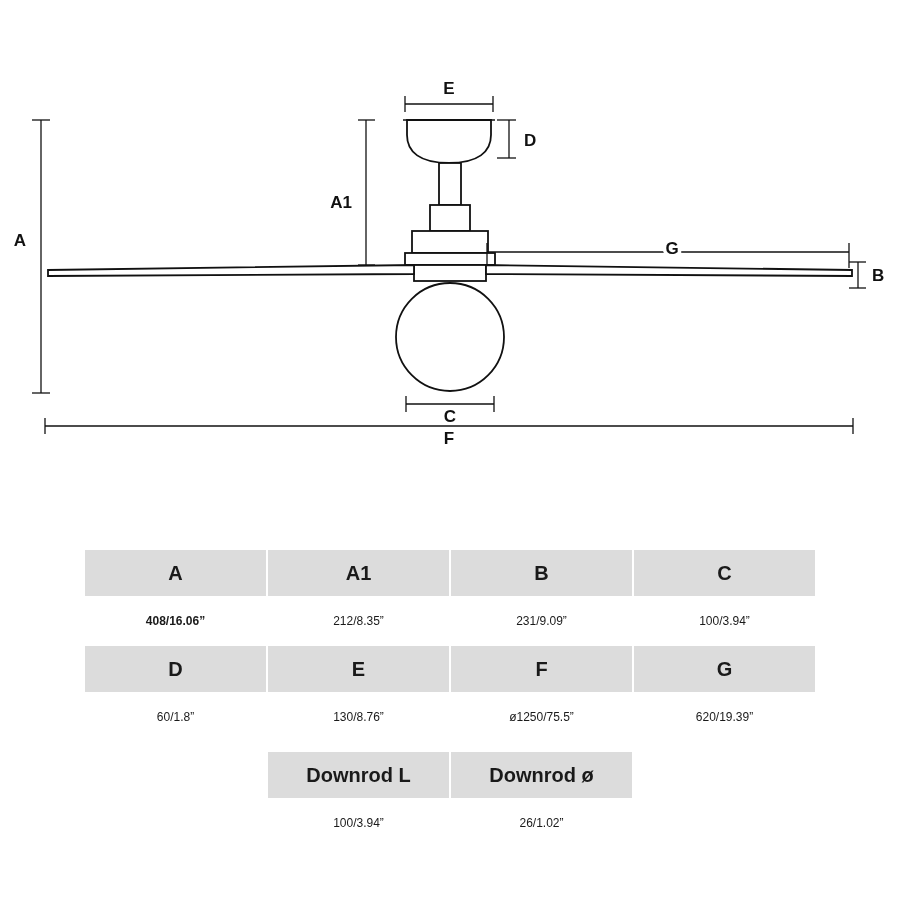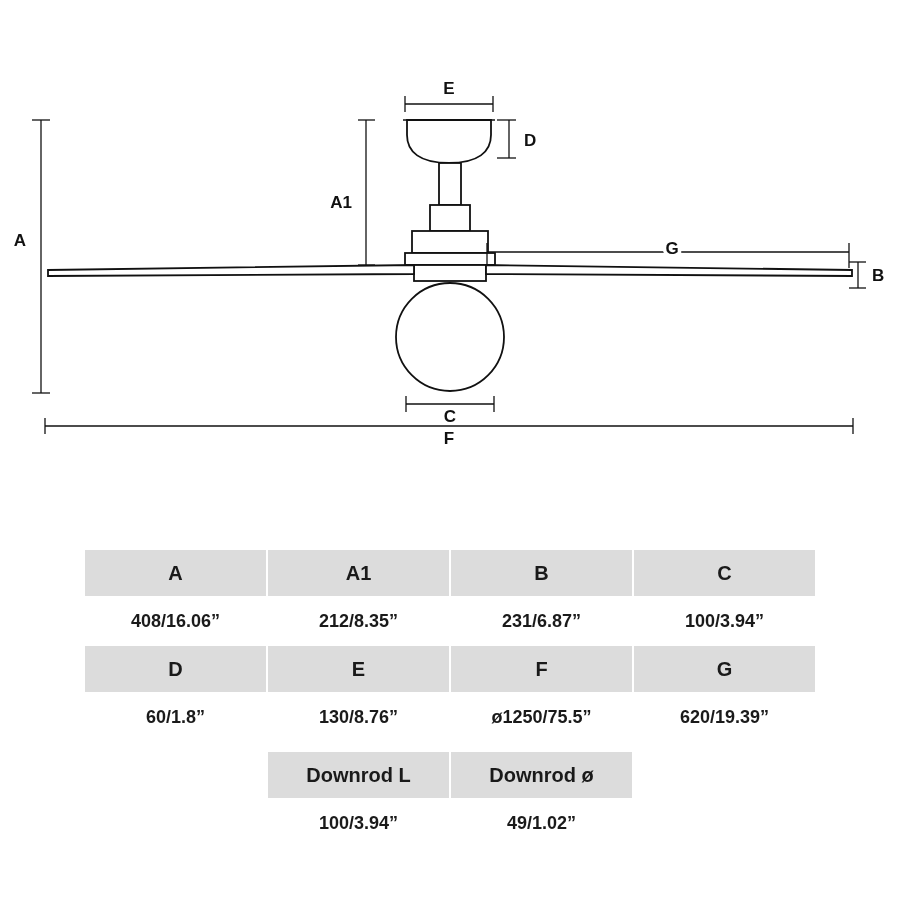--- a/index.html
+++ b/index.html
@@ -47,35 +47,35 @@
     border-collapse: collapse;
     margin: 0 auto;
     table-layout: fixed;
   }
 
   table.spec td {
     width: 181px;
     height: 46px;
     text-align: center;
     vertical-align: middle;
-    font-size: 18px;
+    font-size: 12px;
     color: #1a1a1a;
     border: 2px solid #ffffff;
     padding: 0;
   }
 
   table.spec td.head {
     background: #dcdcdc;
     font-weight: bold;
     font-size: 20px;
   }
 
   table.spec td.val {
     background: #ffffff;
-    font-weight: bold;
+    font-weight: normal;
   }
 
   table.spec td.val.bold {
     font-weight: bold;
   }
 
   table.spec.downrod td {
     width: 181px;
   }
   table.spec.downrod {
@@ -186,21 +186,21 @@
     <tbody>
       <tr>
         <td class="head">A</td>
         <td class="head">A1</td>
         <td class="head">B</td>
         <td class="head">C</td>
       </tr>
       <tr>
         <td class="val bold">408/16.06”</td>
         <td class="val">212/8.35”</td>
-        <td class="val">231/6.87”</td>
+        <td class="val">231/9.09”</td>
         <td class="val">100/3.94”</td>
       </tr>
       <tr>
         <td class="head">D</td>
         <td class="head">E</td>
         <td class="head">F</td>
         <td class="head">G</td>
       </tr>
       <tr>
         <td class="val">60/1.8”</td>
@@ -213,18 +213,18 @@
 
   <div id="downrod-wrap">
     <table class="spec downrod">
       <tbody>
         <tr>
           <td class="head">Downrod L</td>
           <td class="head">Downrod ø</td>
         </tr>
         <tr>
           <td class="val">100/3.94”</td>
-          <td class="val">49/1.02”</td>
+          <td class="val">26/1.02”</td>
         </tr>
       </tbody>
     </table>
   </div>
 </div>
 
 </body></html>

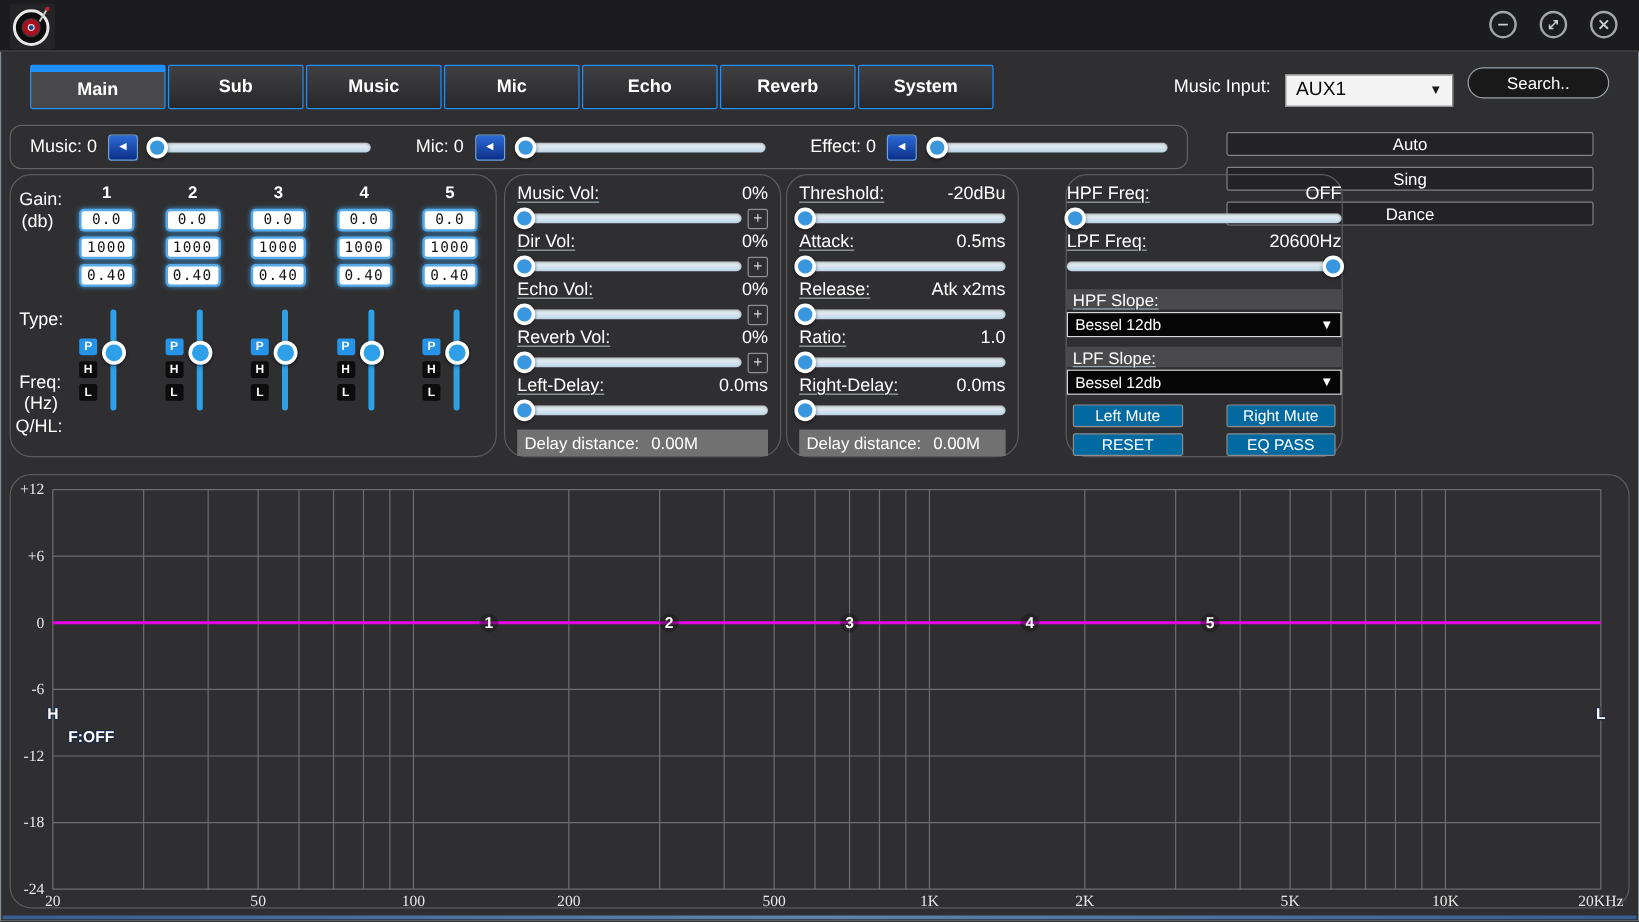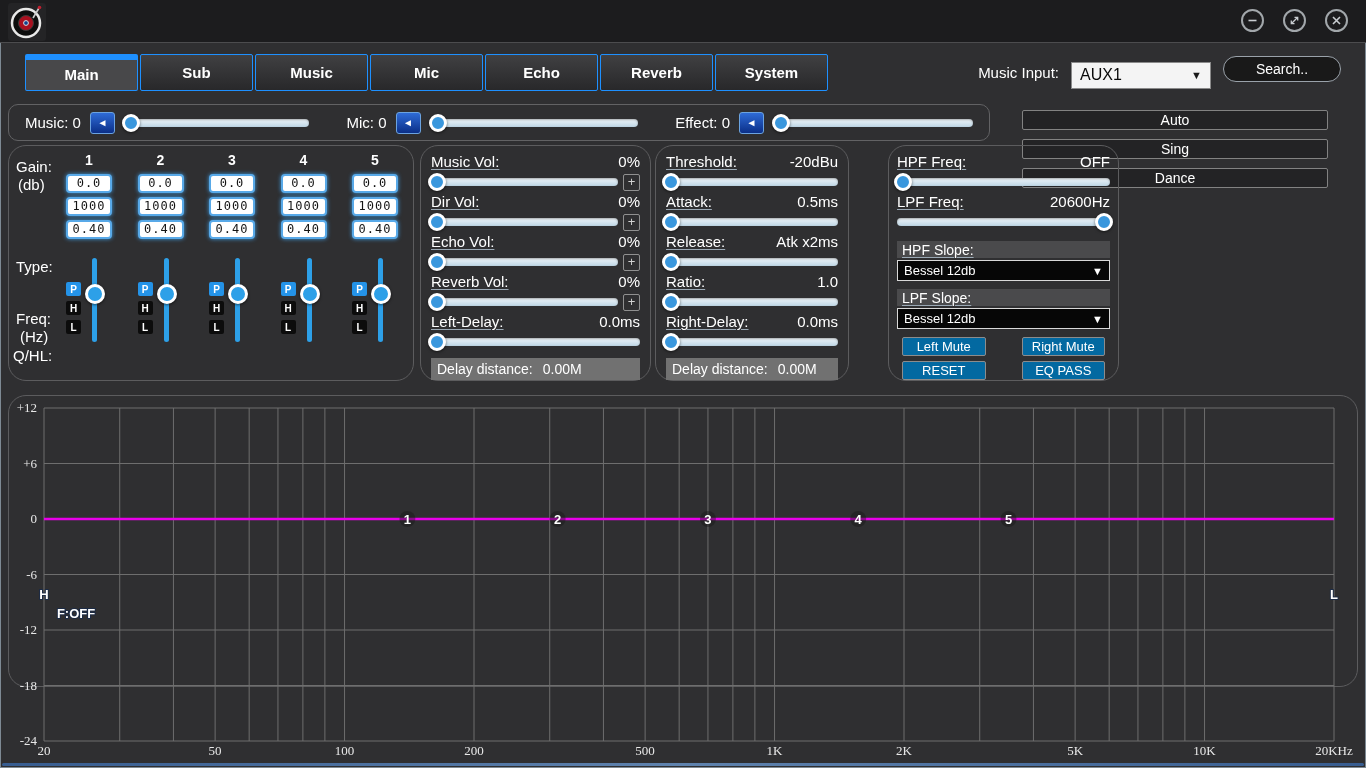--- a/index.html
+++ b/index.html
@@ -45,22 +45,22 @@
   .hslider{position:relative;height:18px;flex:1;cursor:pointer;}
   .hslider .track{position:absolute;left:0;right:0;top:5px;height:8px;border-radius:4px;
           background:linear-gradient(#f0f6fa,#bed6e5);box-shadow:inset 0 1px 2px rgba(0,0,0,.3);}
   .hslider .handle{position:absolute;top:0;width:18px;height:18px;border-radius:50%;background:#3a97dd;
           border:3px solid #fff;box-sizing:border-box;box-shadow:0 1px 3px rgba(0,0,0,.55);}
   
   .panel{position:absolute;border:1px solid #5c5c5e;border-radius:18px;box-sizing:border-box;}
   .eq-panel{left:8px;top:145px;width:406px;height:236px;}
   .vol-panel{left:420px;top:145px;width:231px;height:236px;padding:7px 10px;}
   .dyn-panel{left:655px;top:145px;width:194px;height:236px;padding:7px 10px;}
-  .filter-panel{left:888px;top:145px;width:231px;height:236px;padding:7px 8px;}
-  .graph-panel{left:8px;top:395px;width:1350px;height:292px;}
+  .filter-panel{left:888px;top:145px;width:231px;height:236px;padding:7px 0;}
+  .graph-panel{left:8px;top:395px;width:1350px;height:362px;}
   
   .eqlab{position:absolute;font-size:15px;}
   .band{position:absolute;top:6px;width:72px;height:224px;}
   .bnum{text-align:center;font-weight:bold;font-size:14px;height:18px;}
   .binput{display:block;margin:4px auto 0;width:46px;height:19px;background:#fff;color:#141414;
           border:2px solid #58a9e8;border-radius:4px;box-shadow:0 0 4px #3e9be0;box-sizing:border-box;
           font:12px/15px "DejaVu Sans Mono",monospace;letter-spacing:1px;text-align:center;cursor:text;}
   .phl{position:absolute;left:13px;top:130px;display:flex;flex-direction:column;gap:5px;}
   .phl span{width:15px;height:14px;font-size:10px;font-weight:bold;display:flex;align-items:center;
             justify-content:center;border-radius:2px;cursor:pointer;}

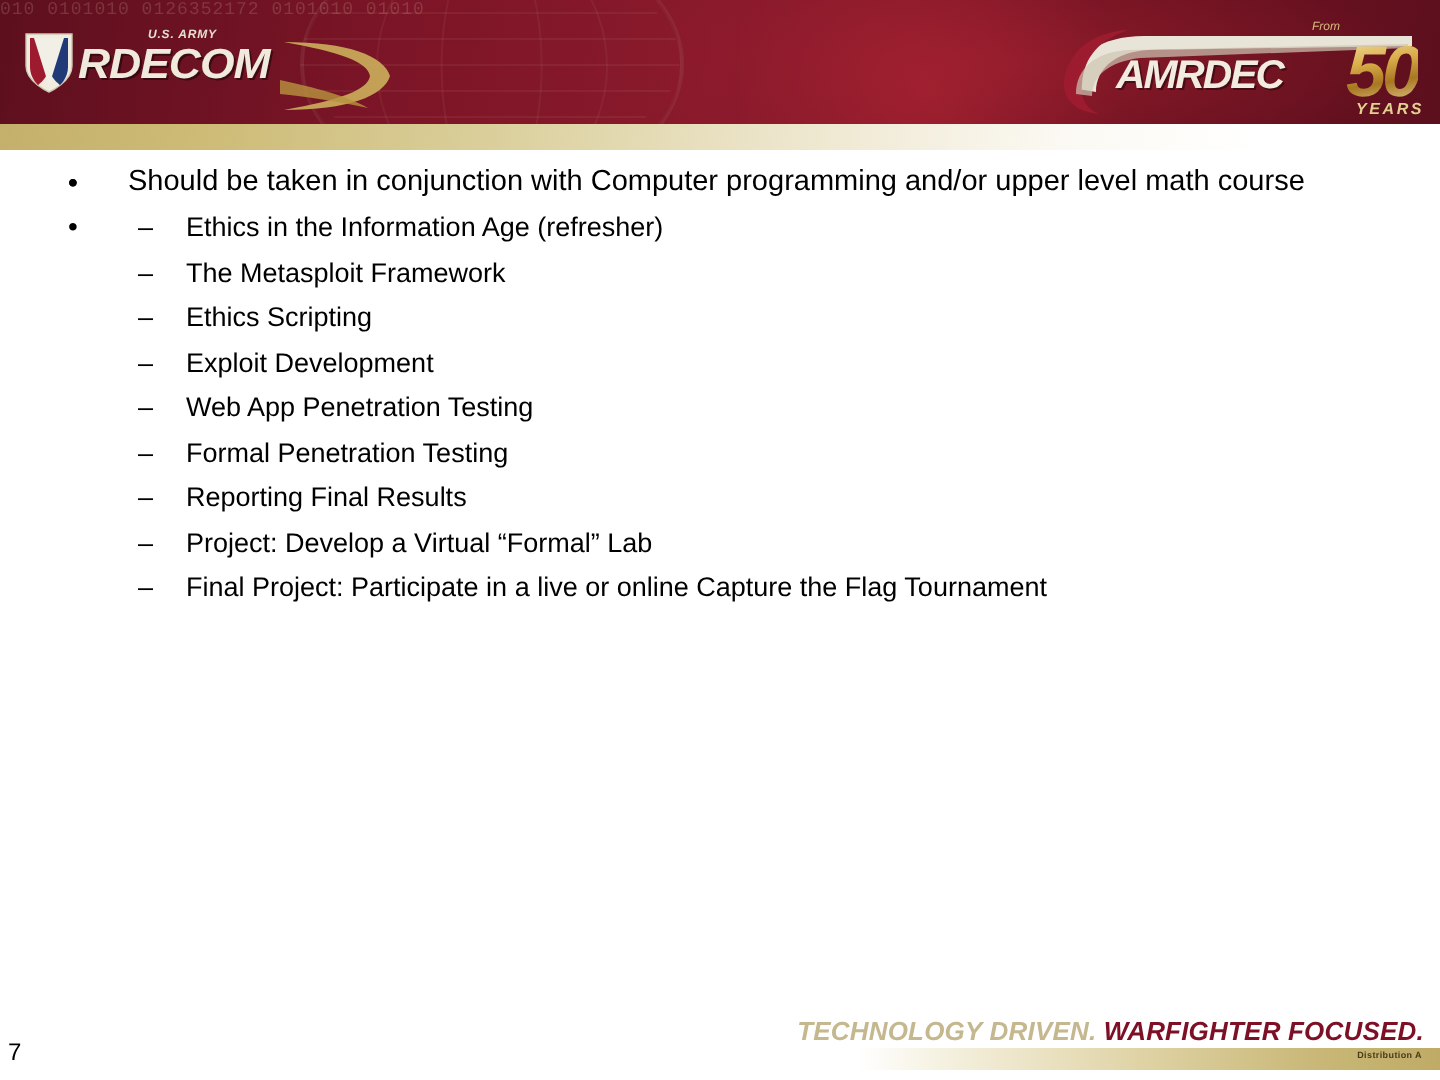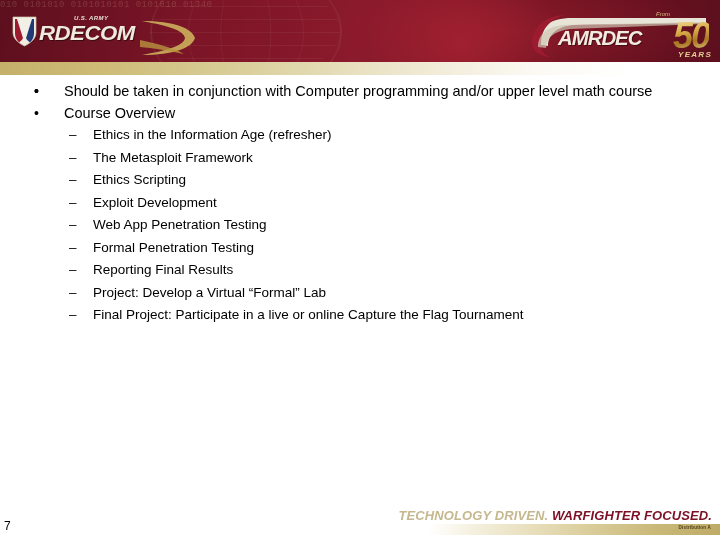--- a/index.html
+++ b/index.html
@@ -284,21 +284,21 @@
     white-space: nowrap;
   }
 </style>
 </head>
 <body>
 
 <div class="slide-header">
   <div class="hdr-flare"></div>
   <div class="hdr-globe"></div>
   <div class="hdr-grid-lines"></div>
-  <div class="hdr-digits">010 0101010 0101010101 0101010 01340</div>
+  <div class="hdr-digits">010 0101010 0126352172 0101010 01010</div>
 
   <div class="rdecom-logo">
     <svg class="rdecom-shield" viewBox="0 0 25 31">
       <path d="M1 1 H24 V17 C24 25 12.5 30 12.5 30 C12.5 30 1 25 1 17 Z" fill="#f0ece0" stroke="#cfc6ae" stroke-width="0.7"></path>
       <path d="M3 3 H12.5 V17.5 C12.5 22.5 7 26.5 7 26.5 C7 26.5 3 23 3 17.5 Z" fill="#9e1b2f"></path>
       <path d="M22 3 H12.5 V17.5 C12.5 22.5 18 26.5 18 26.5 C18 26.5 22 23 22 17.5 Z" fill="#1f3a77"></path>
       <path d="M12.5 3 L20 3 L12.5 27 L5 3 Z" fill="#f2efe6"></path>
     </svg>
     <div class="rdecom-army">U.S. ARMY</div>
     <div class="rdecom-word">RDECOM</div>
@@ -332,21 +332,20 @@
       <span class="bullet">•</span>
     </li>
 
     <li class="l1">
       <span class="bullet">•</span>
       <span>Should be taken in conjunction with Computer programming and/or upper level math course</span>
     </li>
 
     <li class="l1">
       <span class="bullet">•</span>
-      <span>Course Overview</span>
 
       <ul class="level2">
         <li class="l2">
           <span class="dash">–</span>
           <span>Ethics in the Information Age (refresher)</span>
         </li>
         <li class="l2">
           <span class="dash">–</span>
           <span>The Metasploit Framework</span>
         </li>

WHAT TO DO:
Could you copy every line from the records that mentions the word "background"?

RESPONSE BOX:
     background: #dcdcdc;
     background: #ffffff;
           background:linear-gradient(#f0f6fa,#bed6e5);box-shadow:inset 0 1px 2px rgba(0,0,0,.3);}
   .hslider .handle{position:absolute;top:0;width:18px;height:18px;border-radius:50%;background:#3a97dd;
   .binput{display:block;margin:4px auto 0;width:46px;height:19px;background:#fff;color:#141414;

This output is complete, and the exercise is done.